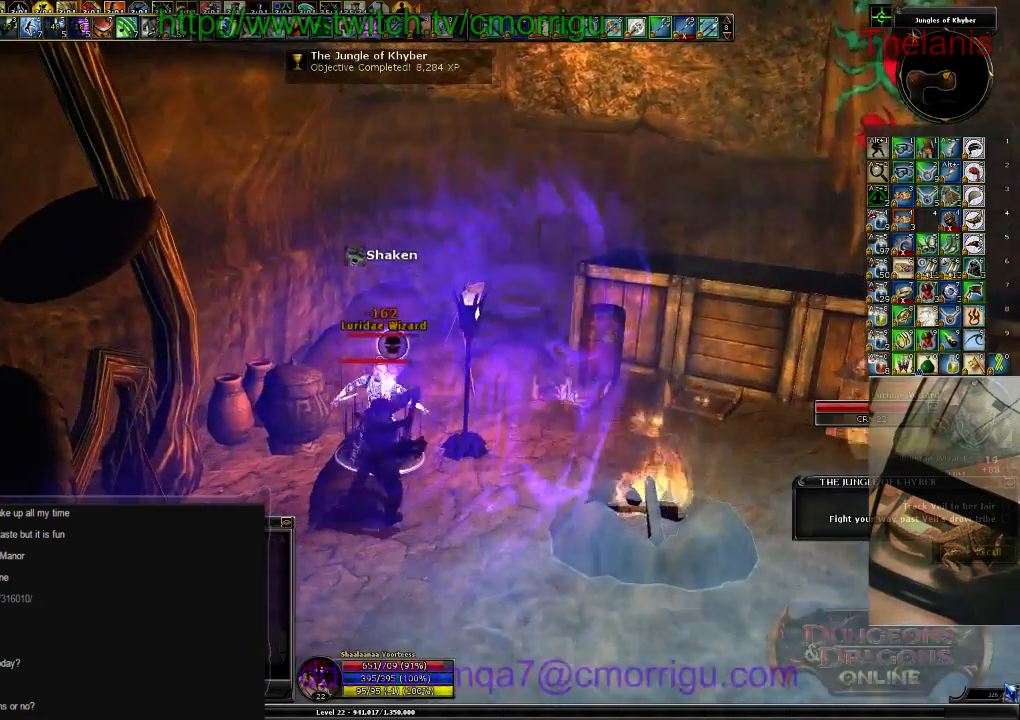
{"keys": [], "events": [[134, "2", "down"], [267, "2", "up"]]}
...
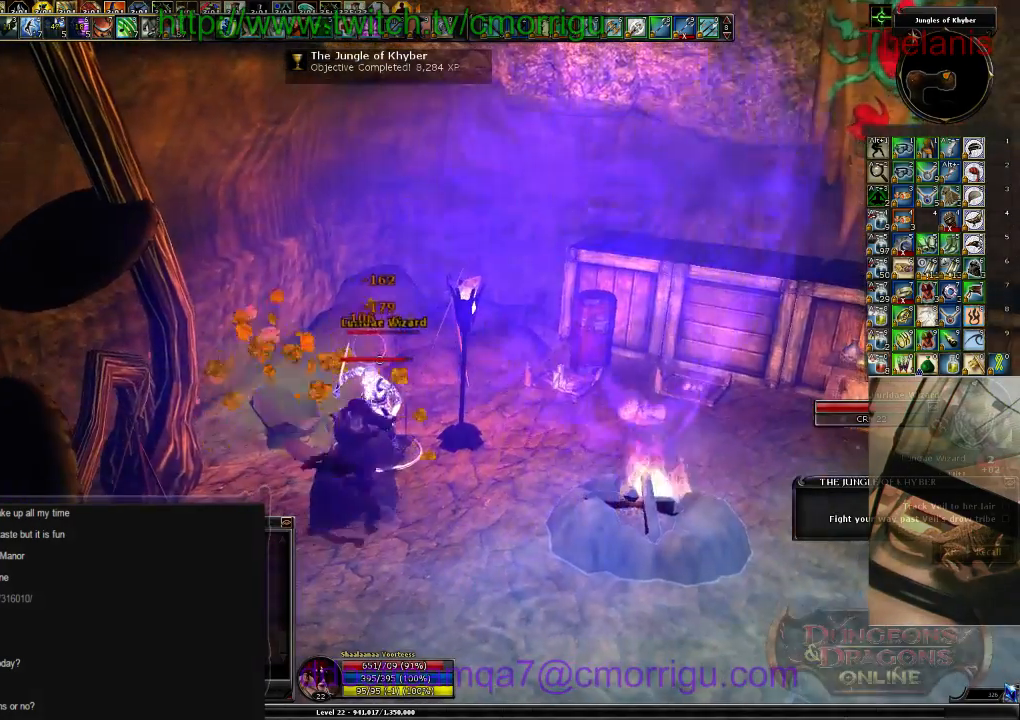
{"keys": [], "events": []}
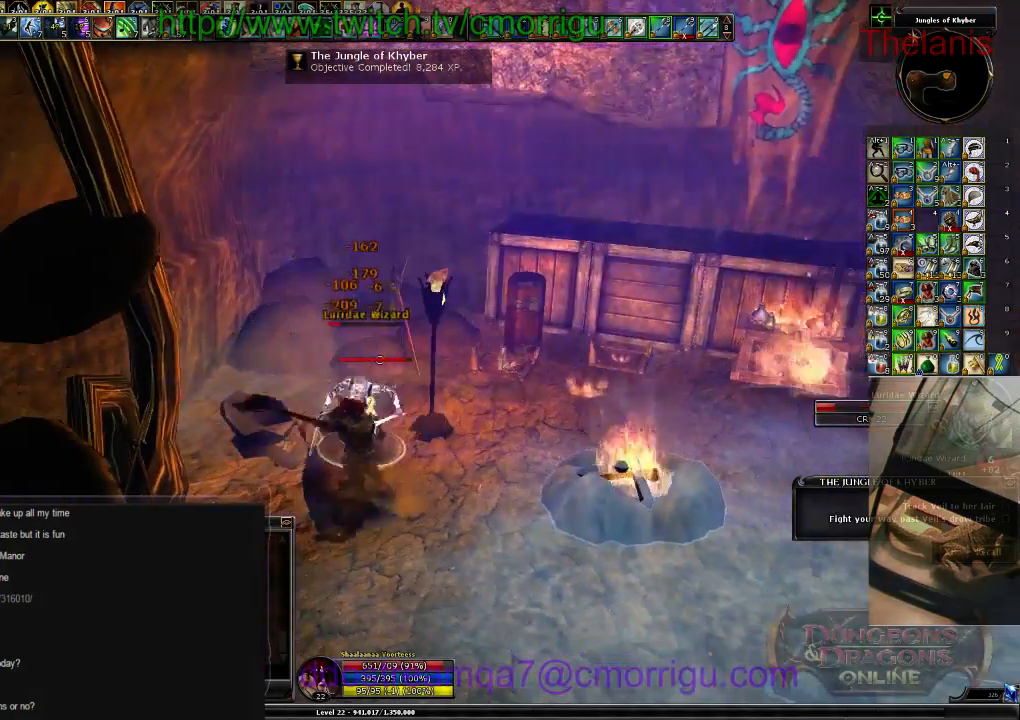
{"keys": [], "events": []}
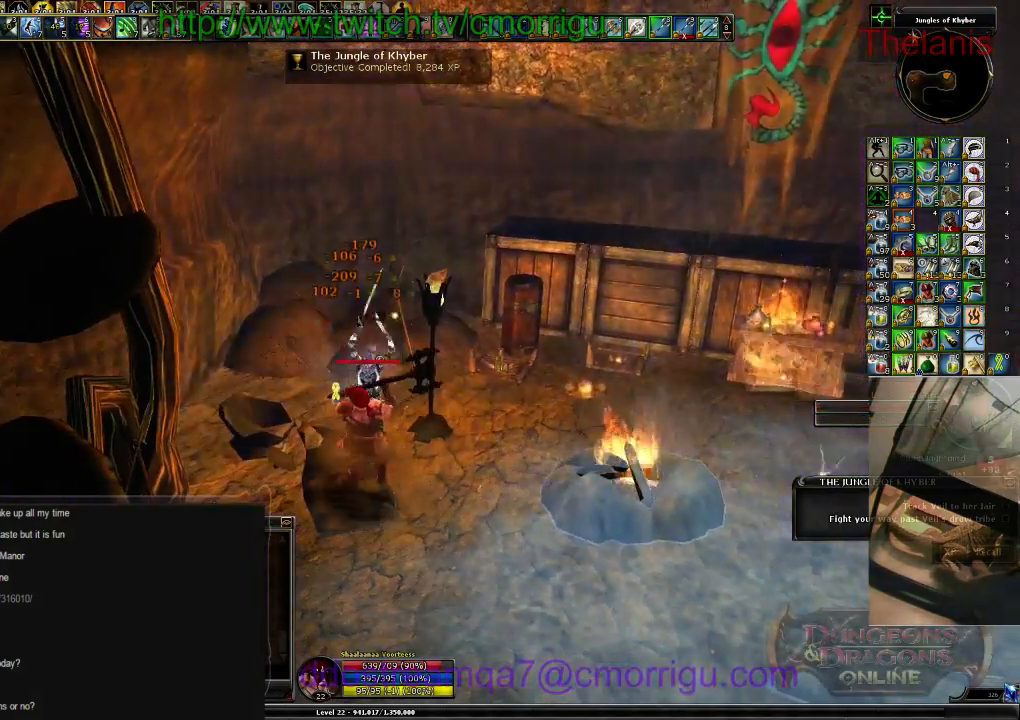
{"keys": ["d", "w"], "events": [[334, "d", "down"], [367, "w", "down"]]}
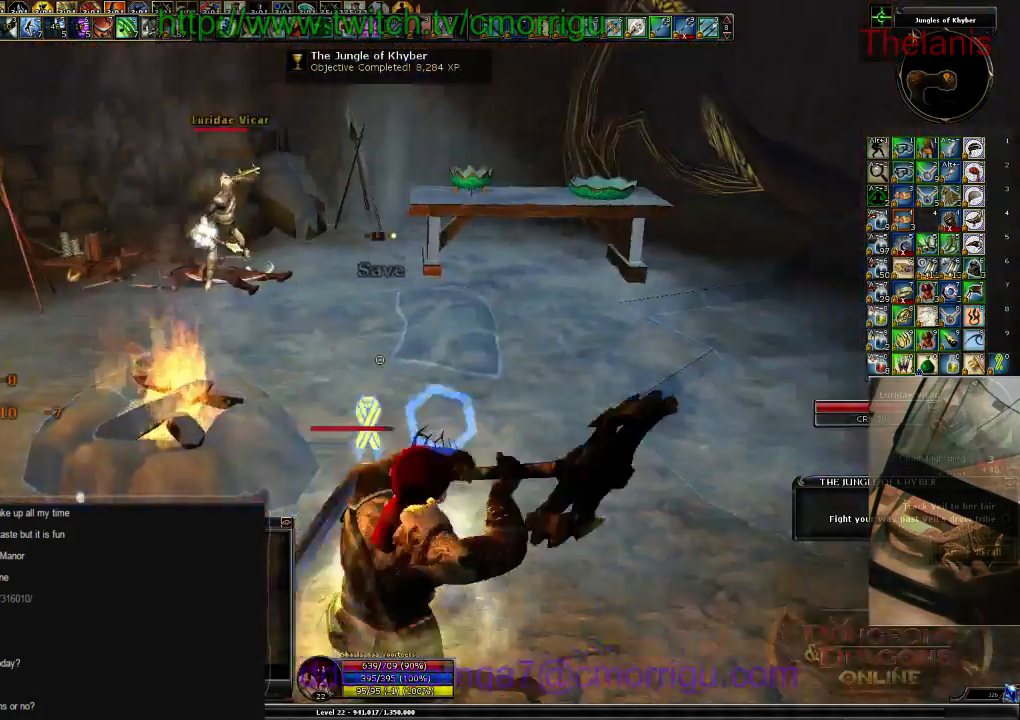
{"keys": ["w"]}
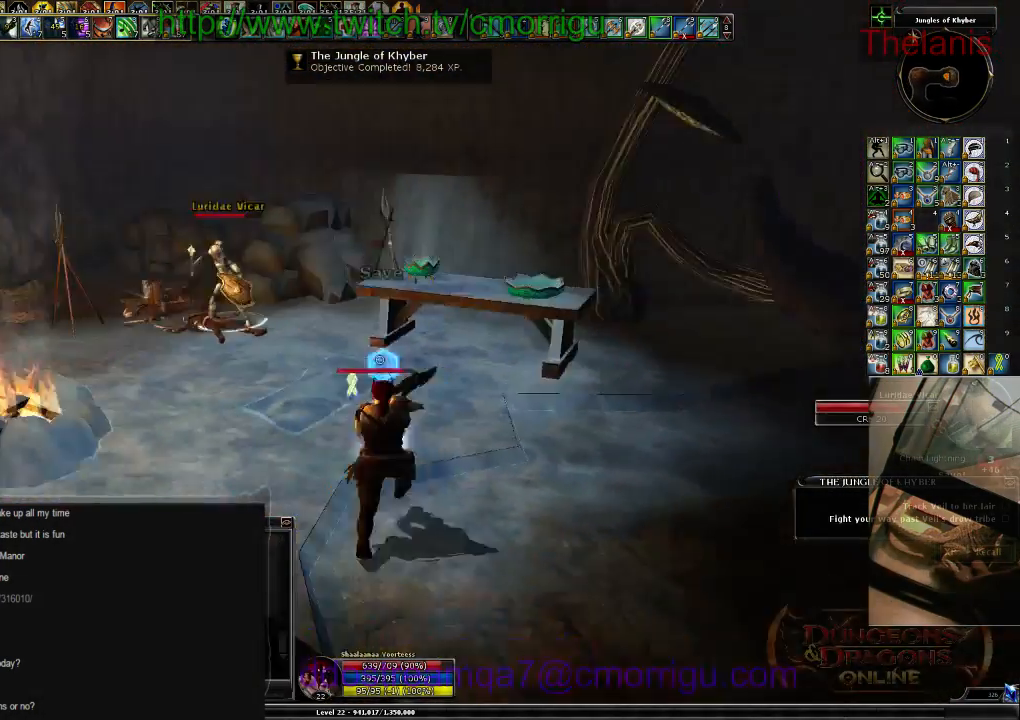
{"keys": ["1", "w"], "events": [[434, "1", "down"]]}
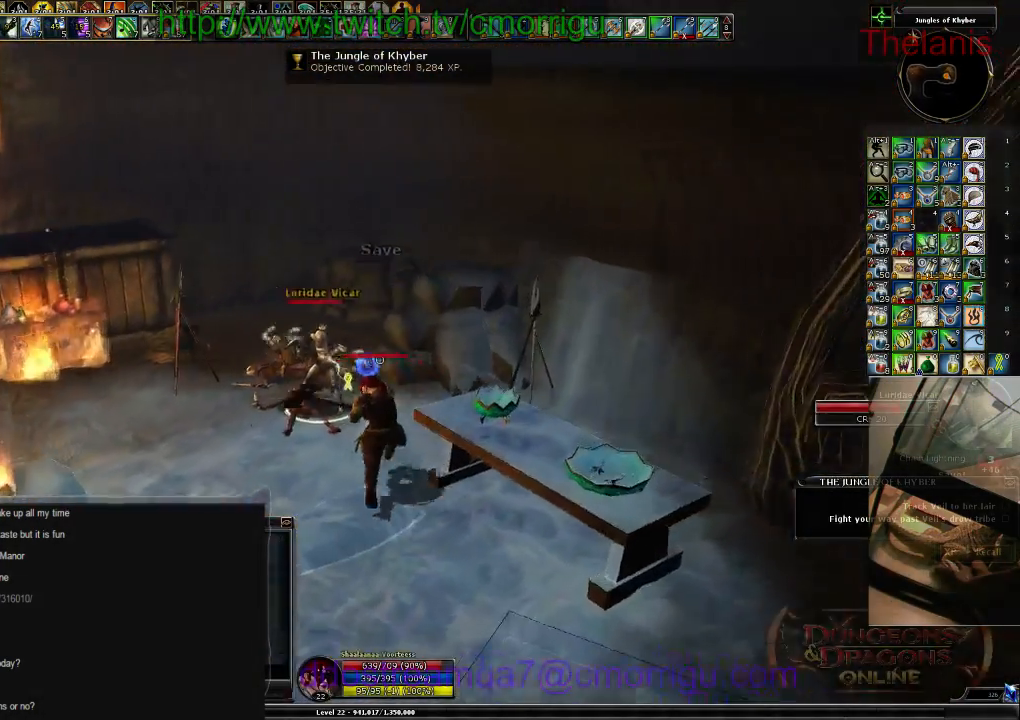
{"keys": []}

### YOUR TASK:
Write out each line above with the word "down".

### WRITTEN RESPONSE:
{"keys": [], "events": [[134, "2", "down"], [267, "2", "up"]]}
{"keys": ["d", "w"], "events": [[334, "d", "down"], [367, "w", "down"]]}
{"keys": ["1", "w"], "events": [[434, "1", "down"]]}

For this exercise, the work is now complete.